Why History?
Understanding Your World, and Yourself
BY DAVID S. LEWIS
To be ignorant of what happened before you were born is to remain a child always.
– Cicero
As people reach middle age you here them say that as kids they didn’t care much for history, but that as they aged they began to find it fascinating (thank goodness, because this month’s issue is loaded with it). These could be people from the days when history was prominently taught in elementary and high schools, giving kids an overview of the foundations of Western Civilization (ancient Egypt and Mesopotamia, the Greeks and Romans, European history, then American history, including the all important American Revolution), but who had foist upon them history courses heavy on memorization and light on good storytelling.
Nowadays, and it may not be fair to generalize, and depending on the school district, there’s another problem—kids learn about history in drips and drabs as it comes up in Social Studies, and critics convincingly assert that this is to the detriment of students and to our country.
Leaving that aside, why do people find history more interesting as they grow older? After all, the history didn’t change, rather something about the people did or their perception of history. Think of it this way. When you’re a kid, everything is new and you barely have a chance to think about how or why things are the way they are. You just take it all in. As you get older, if you have any sense, you begin to question, and as you get a lot older you find yourself wondering about the lives of your parents, all the things they never talked about, that which preceded and set the stage for your own birth, your very existence, and you wonder about your grandparents and the things they endured, having fled perhaps a life and society that offered little hope and quite possibly severe dangers—famine, poverty, oppression, or in more distant times having been brought here on a slave ship. Maybe they settled in Montana as pioneers, eeking out a living on the dry eastern plains, living in a hovel made of sod plucked from the prairie, or perhaps your ancestors’ lives consisted of a combination of these trials and challenges.
How, then, were their hearts and minds shaped by such struggles and triumphs, and did they not pass along something of themselves through the years and generations to you?
By way of example, we called Henry Real Bird recently (see pages 17&20) about Crow Fair and learned that his great grandfather helped bring about the first Crow Fair rodeo, which continues to this day (a modern expression of ancient Crow horse culture), a key part of a gathering that brings together various tribes and preserves their old ways for all to behold and appreciate. This is family history, but also American and tribal history, and through it we broaden our horizons by gaining understanding about the lives of others, enriching our own character.
History is also reality, and just as individuals and families have pasts that shape the present and future, so do peoples, towns and nations.
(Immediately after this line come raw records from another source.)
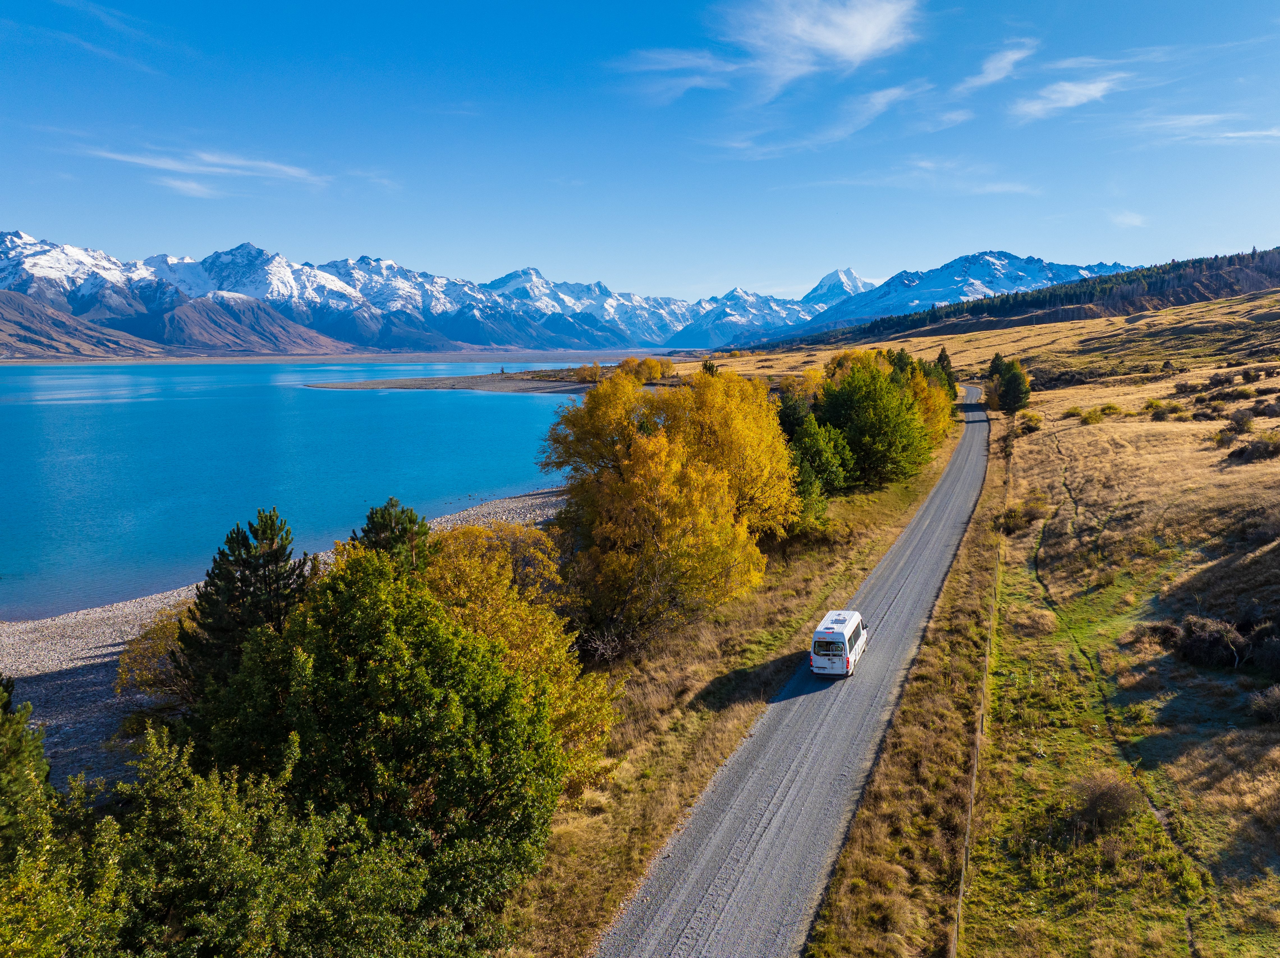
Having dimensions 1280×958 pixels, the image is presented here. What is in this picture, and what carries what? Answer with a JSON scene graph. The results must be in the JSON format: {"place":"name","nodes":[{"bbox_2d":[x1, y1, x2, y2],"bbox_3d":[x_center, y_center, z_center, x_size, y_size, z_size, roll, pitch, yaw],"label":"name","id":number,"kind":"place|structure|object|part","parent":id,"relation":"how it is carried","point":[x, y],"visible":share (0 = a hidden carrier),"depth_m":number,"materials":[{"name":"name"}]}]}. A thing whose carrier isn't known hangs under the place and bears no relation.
{"place":"outdoors","nodes":[
{"label":"outdoors","id":0,"kind":"place"},
{"bbox_2d":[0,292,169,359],"label":"hill","id":1,"kind":"structure","parent":0,"point":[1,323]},
{"bbox_2d":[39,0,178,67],"label":"cloud","id":2,"kind":"structure","parent":0,"point":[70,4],"materials":[{"name":"white"}]},
{"bbox_2d":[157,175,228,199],"label":"cloud","id":3,"kind":"structure","parent":0,"point":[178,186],"materials":[{"name":"white"}]},
{"bbox_2d":[58,141,333,196],"label":"cloud","id":4,"kind":"structure","parent":0,"point":[221,170],"materials":[{"name":"white"}]},
{"bbox_2d":[0,484,576,788],"label":"pebble beach","id":5,"kind":"structure","parent":0,"point":[78,642],"materials":[{"name":"grey stone"}]},
{"bbox_2d":[115,602,196,702],"bbox_3d":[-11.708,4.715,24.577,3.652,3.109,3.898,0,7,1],"label":"shrub","id":6,"kind":"object","parent":5,"relation":"on","point":[147,664],"visible":0.38,"depth_m":23.83,"materials":[{"name":"plant"}]},
{"bbox_2d":[171,507,314,706],"bbox_3d":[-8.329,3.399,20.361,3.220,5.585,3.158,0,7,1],"label":"pine tree","id":7,"kind":"object","parent":5,"relation":"on","point":[277,559],"visible":0.69,"depth_m":19.78,"materials":[{"name":"plant"}]},
{"bbox_2d":[0,360,587,620],"label":"lake","id":8,"kind":"structure","parent":0,"point":[14,409],"materials":[{"name":"blue liquid"}]},
{"bbox_2d":[1,349,675,365],"label":"far shore","id":9,"kind":"structure","parent":0,"point":[454,358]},
{"bbox_2d":[304,371,597,393],"label":"spit","id":10,"kind":"structure","parent":0,"point":[361,385],"materials":[{"name":"stone"}]},
{"bbox_2d":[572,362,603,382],"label":"shrub","id":11,"kind":"object","parent":10,"relation":"on","point":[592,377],"visible":0.7,"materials":[{"name":"plant"}]},
{"bbox_2d":[0,235,1142,355],"label":"mountain range","id":12,"kind":"structure","parent":0,"point":[59,286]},
{"bbox_2d":[0,0,1279,302],"label":"sky","id":13,"kind":"structure","parent":0,"point":[27,221],"materials":[{"name":"blue"}]},
{"bbox_2d":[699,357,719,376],"label":"tree","id":14,"kind":"object","parent":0,"point":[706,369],"visible":0.23,"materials":[{"name":"green plant"}]},
{"bbox_2d":[500,414,958,957],"label":"grass verge","id":15,"kind":"structure","parent":0,"point":[788,605],"materials":[{"name":"brown plant"}]},
{"bbox_2d":[422,521,622,789],"bbox_3d":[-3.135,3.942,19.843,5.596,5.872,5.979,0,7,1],"label":"yellow tree","id":16,"kind":"object","parent":15,"relation":"on","point":[502,559],"visible":0.48,"depth_m":19.16,"materials":[{"name":"yellow plant"}]},
{"bbox_2d":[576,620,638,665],"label":"bare shrub","id":17,"kind":"object","parent":15,"relation":"on","point":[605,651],"visible":0.67,"depth_m":26.47,"materials":[{"name":"plant"}]},
{"bbox_2d":[538,361,795,652],"bbox_3d":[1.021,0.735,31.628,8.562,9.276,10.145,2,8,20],"label":"yellow tree","id":18,"kind":"object","parent":15,"relation":"on","point":[626,465],"visible":0.96,"depth_m":29.08,"materials":[{"name":"plant"}]},
{"bbox_2d":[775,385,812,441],"label":"evergreen tree","id":19,"kind":"object","parent":15,"relation":"on","point":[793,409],"visible":0.36,"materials":[{"name":"green plant"}]},
{"bbox_2d":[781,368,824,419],"label":"yellow tree","id":20,"kind":"object","parent":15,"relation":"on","point":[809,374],"visible":0.38,"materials":[{"name":"plant"}]},
{"bbox_2d":[775,390,852,516],"label":"evergreen tree","id":21,"kind":"object","parent":15,"relation":"on","point":[835,460],"visible":0.54,"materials":[{"name":"green plant"}]},
{"bbox_2d":[810,349,935,487],"label":"green tree","id":22,"kind":"object","parent":15,"relation":"on","point":[867,398],"visible":0.9,"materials":[{"name":"green plant"}]},
{"bbox_2d":[902,363,958,444],"label":"yellow tree","id":23,"kind":"object","parent":15,"relation":"on","point":[950,409],"visible":0.31,"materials":[{"name":"yellow plant"}]},
{"bbox_2d":[933,347,957,395],"label":"tree","id":24,"kind":"object","parent":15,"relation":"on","point":[947,360],"visible":0.39,"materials":[{"name":"green plant"}]},
{"bbox_2d":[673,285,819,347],"label":"mountain","id":25,"kind":"structure","parent":0,"point":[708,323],"materials":[{"name":"blue"}]},
{"bbox_2d":[612,0,923,102],"label":"cloud","id":26,"kind":"structure","parent":0,"point":[830,41],"materials":[{"name":"white"}]},
{"bbox_2d":[596,388,994,957],"label":"gravel road","id":27,"kind":"structure","parent":0,"point":[701,906],"materials":[{"name":"grey gravel"}]},
{"bbox_2d":[809,608,869,678],"bbox_3d":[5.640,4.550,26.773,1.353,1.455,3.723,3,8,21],"label":"van","id":28,"kind":"object","parent":27,"relation":"on","point":[838,634],"visible":0.93,"depth_m":25.53,"materials":[{"name":"white metal"}]},
{"label":"window","id":29,"kind":"part","parent":28,"relation":"part of","materials":[{"name":"black glass"}]},
{"bbox_2d":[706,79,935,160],"label":"cloud","id":30,"kind":"structure","parent":0,"point":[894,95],"materials":[{"name":"white"}]},
{"bbox_2d":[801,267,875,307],"label":"snowy mountain","id":31,"kind":"structure","parent":0,"point":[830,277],"materials":[{"name":"white snow"}]},
{"bbox_2d":[804,409,1009,957],"label":"grass verge","id":32,"kind":"structure","parent":0,"point":[857,906],"materials":[{"name":"brown plant"}]},
{"bbox_2d":[949,420,1011,957],"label":"fence","id":33,"kind":"object","parent":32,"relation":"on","point":[963,873],"visible":0.84,"depth_m":18.97,"materials":[{"name":"brown wood"}]},
{"bbox_2d":[812,160,1041,195],"label":"cloud","id":34,"kind":"structure","parent":0,"point":[995,186],"materials":[{"name":"white"}]},
{"bbox_2d":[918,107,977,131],"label":"cloud","id":35,"kind":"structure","parent":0,"point":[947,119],"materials":[{"name":"white"}]},
{"bbox_2d":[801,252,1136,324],"label":"mountain","id":36,"kind":"structure","parent":0,"point":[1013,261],"materials":[{"name":"stone"}]},
{"bbox_2d":[952,42,1035,94],"label":"cloud","id":37,"kind":"structure","parent":0,"point":[997,76],"materials":[{"name":"white"}]},
{"bbox_2d":[768,246,1279,353],"label":"forested hill","id":38,"kind":"structure","parent":0,"point":[1262,256],"materials":[{"name":"green plant"}]},
{"bbox_2d":[1010,75,1123,121],"label":"cloud","id":39,"kind":"structure","parent":0,"point":[1058,95],"materials":[{"name":"white"}]},
{"bbox_2d":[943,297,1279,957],"label":"field","id":40,"kind":"structure","parent":0,"point":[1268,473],"materials":[{"name":"brown plant"}]},
{"bbox_2d":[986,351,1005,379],"label":"tree","id":41,"kind":"object","parent":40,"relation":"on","point":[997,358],"visible":0.45,"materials":[{"name":"green plant"}]},
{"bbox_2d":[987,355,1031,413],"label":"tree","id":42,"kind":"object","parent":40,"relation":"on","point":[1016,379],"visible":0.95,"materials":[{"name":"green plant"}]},
{"bbox_2d":[996,497,1047,533],"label":"shrub","id":43,"kind":"object","parent":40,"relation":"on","point":[1018,516],"visible":0.82,"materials":[{"name":"green plant"}]},
{"bbox_2d":[1016,410,1043,433],"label":"shrub","id":44,"kind":"object","parent":40,"relation":"on","point":[1032,420],"visible":0.93,"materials":[{"name":"plant"}]},
{"bbox_2d":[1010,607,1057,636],"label":"shrub","id":45,"kind":"object","parent":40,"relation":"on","point":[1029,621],"visible":0.88,"depth_m":28.34,"materials":[{"name":"plant"}]},
{"bbox_2d":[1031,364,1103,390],"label":"shrub","id":46,"kind":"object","parent":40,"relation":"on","point":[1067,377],"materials":[{"name":"plant"}]},
{"bbox_2d":[1079,407,1106,424],"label":"shrub","id":47,"kind":"object","parent":40,"relation":"on","point":[1090,417],"visible":0.96,"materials":[{"name":"green plant"}]},
{"bbox_2d":[1069,767,1141,828],"bbox_3d":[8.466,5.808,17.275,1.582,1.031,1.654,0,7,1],"label":"shrub","id":48,"kind":"object","parent":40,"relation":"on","point":[1093,798],"visible":0.91,"depth_m":17.11,"materials":[{"name":"brown plant"}]},
{"bbox_2d":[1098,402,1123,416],"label":"shrub","id":49,"kind":"object","parent":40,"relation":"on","point":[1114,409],"visible":0.91,"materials":[{"name":"green plant"}]},
{"bbox_2d":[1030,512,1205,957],"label":"trail","id":50,"kind":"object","parent":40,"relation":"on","point":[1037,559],"visible":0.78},
{"bbox_2d":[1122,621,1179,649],"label":"shrub","id":51,"kind":"object","parent":40,"relation":"on","point":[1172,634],"visible":0.69,"depth_m":25.70,"materials":[{"name":"brown plant"}]},
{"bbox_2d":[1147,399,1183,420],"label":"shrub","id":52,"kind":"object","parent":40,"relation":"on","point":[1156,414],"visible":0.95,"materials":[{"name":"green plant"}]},
{"bbox_2d":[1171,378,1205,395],"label":"shrub","id":53,"kind":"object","parent":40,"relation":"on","point":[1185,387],"visible":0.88,"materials":[{"name":"brown plant"}]},
{"bbox_2d":[1170,615,1248,669],"bbox_3d":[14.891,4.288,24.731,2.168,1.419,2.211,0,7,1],"label":"shrub","id":54,"kind":"object","parent":40,"relation":"on","point":[1199,637],"visible":0.91,"depth_m":24.38,"materials":[{"name":"plant"}]},
{"bbox_2d":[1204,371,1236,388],"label":"shrub","id":55,"kind":"object","parent":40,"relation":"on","point":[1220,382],"visible":0.89,"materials":[{"name":"plant"}]},
{"bbox_2d":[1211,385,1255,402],"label":"shrub","id":56,"kind":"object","parent":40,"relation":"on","point":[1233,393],"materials":[{"name":"green plant"}]},
{"bbox_2d":[1220,407,1256,435],"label":"shrub","id":57,"kind":"object","parent":40,"relation":"on","point":[1244,422],"visible":0.93,"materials":[{"name":"plant"}]},
{"bbox_2d":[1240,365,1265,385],"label":"shrub","id":58,"kind":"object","parent":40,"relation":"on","point":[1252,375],"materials":[{"name":"green plant"}]},
{"bbox_2d":[1228,435,1279,463],"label":"shrub","id":59,"kind":"object","parent":40,"relation":"on","point":[1241,452],"visible":0.94,"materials":[{"name":"plant"}]},
{"bbox_2d":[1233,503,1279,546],"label":"shrub","id":60,"kind":"object","parent":40,"relation":"on","point":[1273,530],"visible":0.94,"depth_m":31.83,"materials":[{"name":"plant"}]},
{"bbox_2d":[1245,622,1279,678],"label":"shrub","id":61,"kind":"object","parent":40,"relation":"on","point":[1257,661],"visible":0.95,"depth_m":23.61,"materials":[{"name":"plant"}]},
{"bbox_2d":[1246,685,1279,725],"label":"shrub","id":62,"kind":"object","parent":40,"relation":"on","point":[1273,707],"visible":0.98,"depth_m":20.73,"materials":[{"name":"plant"}]},
{"bbox_2d":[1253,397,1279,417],"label":"shrub","id":63,"kind":"object","parent":40,"relation":"on","point":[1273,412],"visible":0.96,"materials":[{"name":"plant"}]},
{"bbox_2d":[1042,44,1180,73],"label":"cloud","id":64,"kind":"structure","parent":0,"point":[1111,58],"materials":[{"name":"white"}]},
{"bbox_2d":[1108,209,1147,228],"label":"cloud","id":65,"kind":"structure","parent":0,"point":[1130,218],"materials":[{"name":"white"}]},
{"bbox_2d":[1129,112,1279,145],"label":"cloud","id":66,"kind":"structure","parent":0,"point":[1231,135],"materials":[{"name":"white"}]},
{"label":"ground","id":67,"kind":"structure","parent":0},
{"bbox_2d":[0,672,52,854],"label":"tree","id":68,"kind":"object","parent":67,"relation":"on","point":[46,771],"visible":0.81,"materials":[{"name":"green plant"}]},
{"bbox_2d":[0,674,130,957],"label":"tree","id":69,"kind":"object","parent":67,"relation":"on","point":[4,785],"visible":0.95,"depth_m":9.14,"materials":[{"name":"green plant"}]},
{"bbox_2d":[93,727,486,957],"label":"tree","id":70,"kind":"object","parent":67,"relation":"on","point":[197,793],"visible":0.92,"depth_m":10.42,"materials":[{"name":"green plant"}]},
{"bbox_2d":[191,549,569,921],"bbox_3d":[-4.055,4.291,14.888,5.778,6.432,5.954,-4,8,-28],"label":"green tree","id":71,"kind":"object","parent":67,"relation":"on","point":[359,610],"visible":0.88,"depth_m":13.31,"materials":[{"name":"green plant"}]},
{"bbox_2d":[348,496,432,574],"bbox_3d":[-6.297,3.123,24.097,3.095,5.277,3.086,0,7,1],"label":"pine tree","id":72,"kind":"object","parent":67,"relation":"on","point":[390,522],"visible":0.34,"depth_m":23.53,"materials":[{"name":"plant"}]},
{"bbox_2d":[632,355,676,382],"label":"yellow tree","id":73,"kind":"object","parent":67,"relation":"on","point":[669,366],"visible":0.7,"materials":[{"name":"plant"}]}
]}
Tracing such threads and footsteps back in time then fundamentally reveals who we are by revealing that which has shaped our identity, or the identity of a people.
It is almost bizarre then that history has taken a back seat to other priorities. A great popular historian of our time, who received the Presidential Medal of Freedom, David McCullough, was quoted last year in Brian Bolduc’s Wall Street Journal article Don’t Know Much About History (also the title of a song by the great Sam Cooke). “We’re raising young people who are, by and large, historically illiterate,” McCullough said. “History textbooks,” he went on, “are “badly written...so politically correct as to be comic. Very minor characters that are currently fashionable are given considerable space, whereas people of major consequence (such as inventor Thomas Edison) are given very little space or none at all.”
At an event in October of last year, McCullough remarked, tellingly, that the reason people are taken with his books is because they never learned about the subjects he writes about in school, particularly American History.
We offer no indictment here of local schools, because we have not researched their curricula, but do offer some advice to students, that they emulate those who discover history later in life, and so that advice is simple—read. Start with McCullough (or some author of your choosing). Choosing your fascinations, you will find that which you discover on your own far more interesting than watching TV or texting, and that as you read and learn you hunger for more (and become a more interesting person). It’s a wonderful way, at any age, to supplement your education. We recommend this especially to high school and college-age students. Instead of leaving your education to others, you might take matters into your own hands, develop your mind and understanding. Reading history (and other subjects) also makes sense if you plan to skip college and work in the trades. Reading on your own, you can attain the equivalent of a liberal arts education or better (without the benefit of a degree, but also without the political baggage of a biased professor). The greatest benefit though is to yourself and your growth as a human being. In this media-centric world, what’s more, you won’t be so easily fooled by slogans and sloppy thinking, not when you’ve come into your own by developing your powers of intellectual discrimination.
Note: In 2008 Common Core published a study that documented the knowledge of history and literature of 17 year-old students in the United States. More than one fourth believed Christopher Columbus sailed for the New World after 1750.
A 2010 National Assessment of Educational Progress study showed only 13 percent of high school seniors had proficiency in American history, only 18 percent of eighth graders, and 22 percent of fourth graders.
McCullough offered this insight: “History is often taught in categories—women’s history, African American history, environmental history—so that many students have no sense of chronology…no idea of what followed what.”